* Metin:

----

Evet, bugün üretim olarak dünyada 17. ülkeyiz. Ama İnsansal Gelişmişlik olarak 169 ülke içinde 84. sıradayız. (İnsani Gelişmişlik Raporu, 2011; AS: UNDP; HDI Report)

Demek ki üretim artışı ve üretim düzeyinde ilk 20 içindeyiz,
ama yaşam standardında Dünyanın orta merdivenlerindeyiz.

Tabloda görüldüğü gibi, 1980’den 2010’a dek Türkiye’nin İnsansal Gelişmişlik İndeksi sıralamasındaki yeri kimi yıllarda yer yer değişiklikler göstermesine karşın,
2009 ve 2010’da yine de yaklaşık 170 ülke içinde orta sıralar olan 83-84. sıralarda bulunmaktadır.

Ülkemizin gelişmişlik sırası 2000-2010 arasında da “orta sıralardan”
pek ayrılmamış, daha çok yerinde saymış gibidir.

Kalkınma merdiveninin orta basamaklarından daha yukarılara sıçrama şöyle dursun, tırmanma atılımı bile gösterilememiştir.

Tablo. 2010 Yılı İnsansal Gelişmişlik Raporunda (İGR-HDR) Türkiye İçin İnsansal Gelişme İndeksinin Gelişimi ve Sıralaması 

YIL        Türkiye Sıralaması           Ülke Sayısı       Orta Noktadan (Bakınız not)
1980               57                                      95              10 BASAMAK AŞAĞIDA
1990               71                                      119            11 BASAMAK AŞAĞIDA
1995               74                                      131              8 BASAMAK AŞAĞIDA
2000               68                                      139              2 BASAMAK YUKARIDA
2005               82                                      169              3 BASAMAK YUKARIDA
2009               84                                      169              1 BASAMAK YUKARIDA
2010               83                                      169              2 BASAMAK YUKARIDA
Kaynak: Sırma Demir Şeker, Türkiye’nin İnsani Gelişme Endeksi ve Endeks Sıralamasının Analizi.  T.C. Kalkınma Bakanlığı, s. 17, Ekim 2011.Not; “Orta noktadan” demek, ülke sayısının yarısından kaç basamak yukarıda
veya aşağıda olmayı ifade eder. Tablonun bu bölümü tarafımızca hesaplanmıştır.

----

* Yapılacaklar:
[a] Metinde "Ülkemizin gelişmişlik sırası" ifadesinin geçtiği yerden başlayıp "atılımı bile gösterilememiştir." ifadesinden sonra biten bölümü aynen alıntılayın.
[b] Metindeki tabloya göre 1980 yılında Türkiye kaç ülke içinde kaçıncı sıradadır?

----

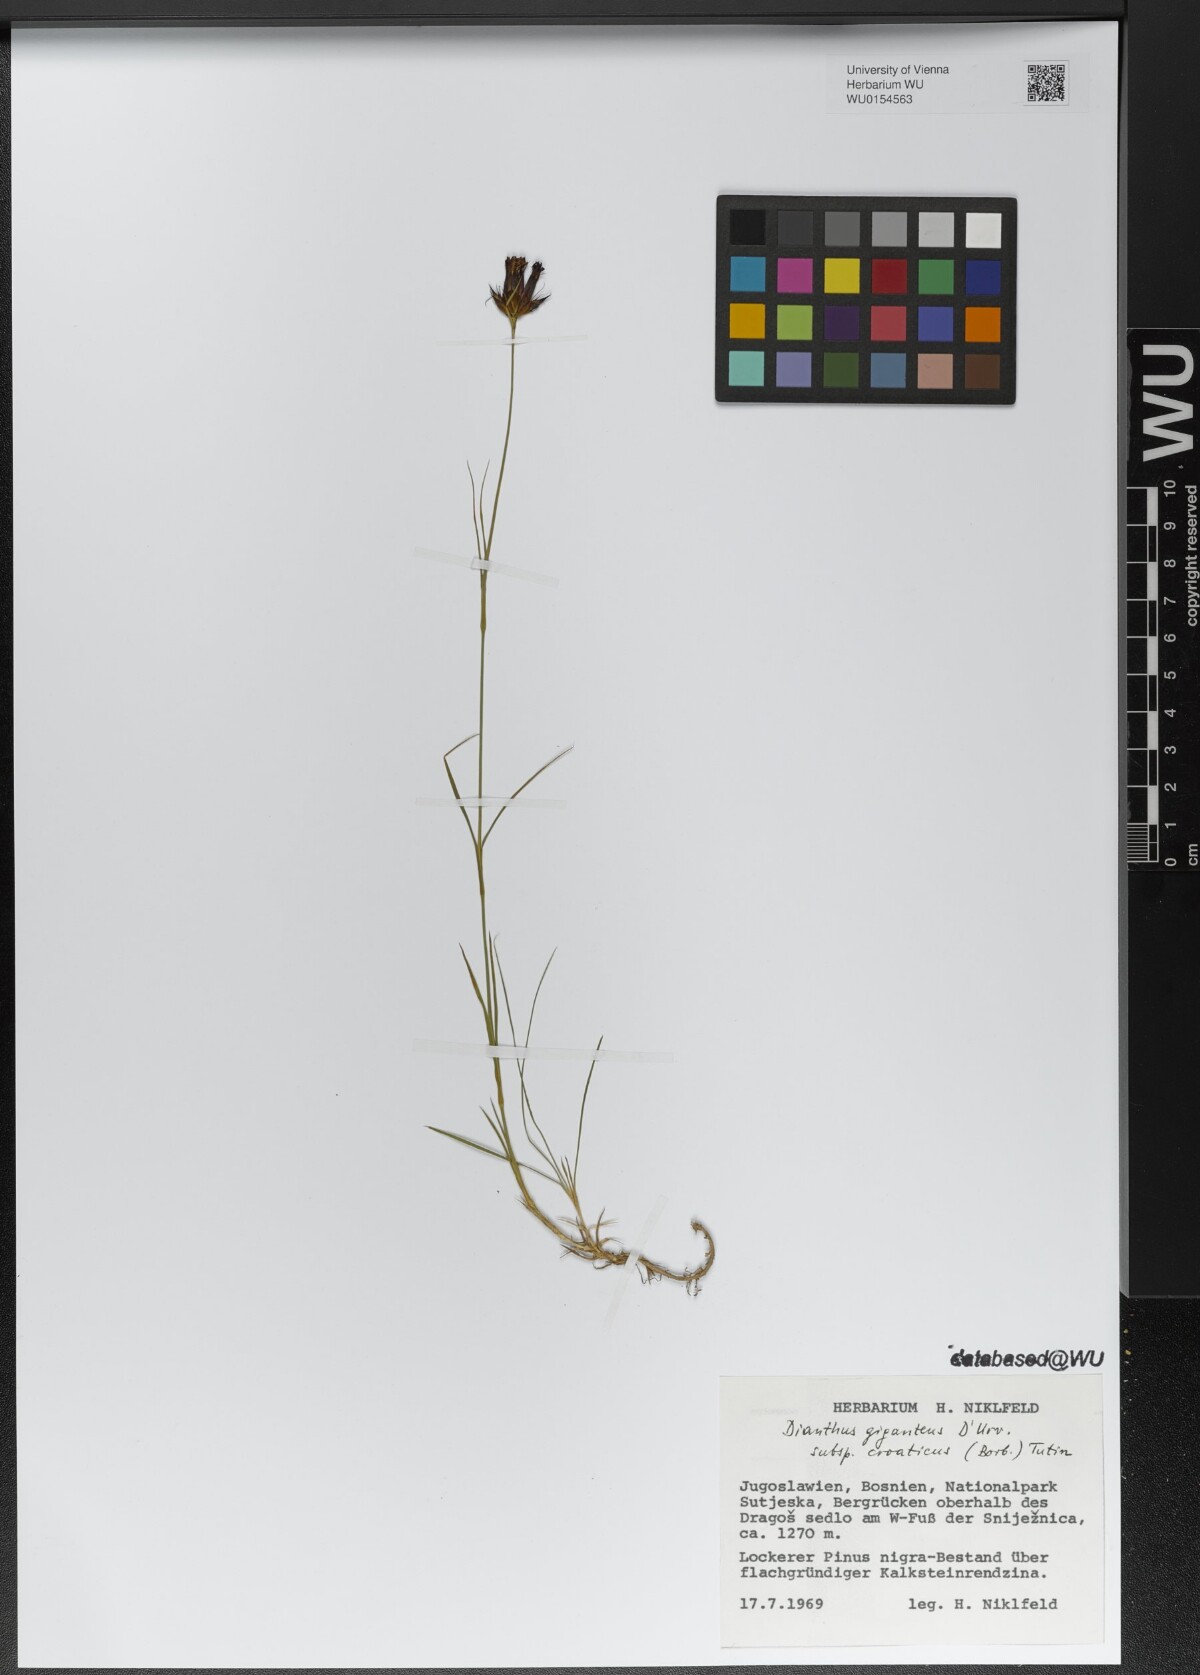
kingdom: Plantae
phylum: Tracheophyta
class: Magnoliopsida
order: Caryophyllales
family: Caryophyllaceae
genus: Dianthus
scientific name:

----

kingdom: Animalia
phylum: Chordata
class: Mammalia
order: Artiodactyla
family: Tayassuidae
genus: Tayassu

----

* Görev Sonuçları:
[a]
Ülkemizin gelişmişlik sırası 2000-2010 arasında da “orta sıralardan”
pek ayrılmamış, daha çok yerinde saymış gibidir.

Kalkınma merdiveninin orta basamaklarından daha yukarılara sıçrama şöyle dursun, tırmanma atılımı bile gösterilememiştir.

[b] 95 ülke içinde 57. sıradadır.